* **PROVIDED DATA**
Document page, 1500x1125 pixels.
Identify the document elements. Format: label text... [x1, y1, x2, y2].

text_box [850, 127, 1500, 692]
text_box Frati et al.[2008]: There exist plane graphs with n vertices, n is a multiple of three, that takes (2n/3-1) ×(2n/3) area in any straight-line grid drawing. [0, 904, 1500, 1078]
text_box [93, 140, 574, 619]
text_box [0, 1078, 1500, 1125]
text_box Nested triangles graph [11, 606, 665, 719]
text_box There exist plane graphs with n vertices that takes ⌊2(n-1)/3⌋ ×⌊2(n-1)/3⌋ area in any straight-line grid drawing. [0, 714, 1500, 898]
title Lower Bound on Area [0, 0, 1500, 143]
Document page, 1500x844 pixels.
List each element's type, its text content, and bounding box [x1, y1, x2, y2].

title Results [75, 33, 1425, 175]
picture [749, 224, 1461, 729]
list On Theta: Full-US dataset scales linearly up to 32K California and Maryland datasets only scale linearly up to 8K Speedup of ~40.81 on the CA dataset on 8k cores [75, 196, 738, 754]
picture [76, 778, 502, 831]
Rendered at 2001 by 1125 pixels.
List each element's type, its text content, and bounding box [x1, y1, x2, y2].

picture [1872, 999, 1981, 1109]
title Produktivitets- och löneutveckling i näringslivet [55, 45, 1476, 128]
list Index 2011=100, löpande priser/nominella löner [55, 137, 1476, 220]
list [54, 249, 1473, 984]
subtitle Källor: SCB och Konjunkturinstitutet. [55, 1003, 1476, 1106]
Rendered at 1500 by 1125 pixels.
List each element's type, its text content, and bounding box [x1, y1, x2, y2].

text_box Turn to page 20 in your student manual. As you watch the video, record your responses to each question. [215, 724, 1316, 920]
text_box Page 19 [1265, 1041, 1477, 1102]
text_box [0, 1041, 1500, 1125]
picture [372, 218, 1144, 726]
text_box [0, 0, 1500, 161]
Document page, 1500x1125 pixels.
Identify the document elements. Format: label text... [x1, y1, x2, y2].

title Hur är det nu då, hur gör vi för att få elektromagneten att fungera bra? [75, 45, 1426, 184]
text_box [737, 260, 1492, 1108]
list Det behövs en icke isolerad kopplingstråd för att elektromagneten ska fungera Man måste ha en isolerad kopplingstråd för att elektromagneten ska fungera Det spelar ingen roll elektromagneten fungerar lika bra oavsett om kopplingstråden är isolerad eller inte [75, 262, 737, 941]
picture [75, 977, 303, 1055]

* **GOAL OF THE EXERCISE**
Write out each line of the data above again, exactly as given.

* **EXERCISE RESPONSE**
Document page, 1500x1125 pixels.
Identify the document elements. Format: label text... [x1, y1, x2, y2].

text_box [850, 127, 1500, 692]
text_box Frati et al.[2008]: There exist plane graphs with n vertices, n is a multiple of three, that takes (2n/3-1) ×(2n/3) area in any straight-line grid drawing. [0, 904, 1500, 1078]
text_box [93, 140, 574, 619]
text_box [0, 1078, 1500, 1125]
text_box Nested triangles graph [11, 606, 665, 719]
text_box There exist plane graphs with n vertices that takes ⌊2(n-1)/3⌋ ×⌊2(n-1)/3⌋ area in any straight-line grid drawing. [0, 714, 1500, 898]
title Lower Bound on Area [0, 0, 1500, 143]
Document page, 1500x844 pixels.
List each element's type, its text content, and bounding box [x1, y1, x2, y2].

title Results [75, 33, 1425, 175]
picture [749, 224, 1461, 729]
list On Theta: Full-US dataset scales linearly up to 32K California and Maryland datasets only scale linearly up to 8K Speedup of ~40.81 on the CA dataset on 8k cores [75, 196, 738, 754]
picture [76, 778, 502, 831]
Rendered at 2001 by 1125 pixels.
List each element's type, its text content, and bounding box [x1, y1, x2, y2].

picture [1872, 999, 1981, 1109]
title Produktivitets- och löneutveckling i näringslivet [55, 45, 1476, 128]
list Index 2011=100, löpande priser/nominella löner [55, 137, 1476, 220]
list [54, 249, 1473, 984]
subtitle Källor: SCB och Konjunkturinstitutet. [55, 1003, 1476, 1106]
Rendered at 1500 by 1125 pixels.
List each element's type, its text content, and bounding box [x1, y1, x2, y2].

text_box Turn to page 20 in your student manual. As you watch the video, record your responses to each question. [215, 724, 1316, 920]
text_box Page 19 [1265, 1041, 1477, 1102]
text_box [0, 1041, 1500, 1125]
picture [372, 218, 1144, 726]
text_box [0, 0, 1500, 161]
Document page, 1500x1125 pixels.
Identify the document elements. Format: label text... [x1, y1, x2, y2].

title Hur är det nu då, hur gör vi för att få elektromagneten att fungera bra? [75, 45, 1426, 184]
text_box [737, 260, 1492, 1108]
list Det behövs en icke isolerad kopplingstråd för att elektromagneten ska fungera Man måste ha en isolerad kopplingstråd för att elektromagneten ska fungera Det spelar ingen roll elektromagneten fungerar lika bra oavsett om kopplingstråden är isolerad eller inte [75, 262, 737, 941]
picture [75, 977, 303, 1055]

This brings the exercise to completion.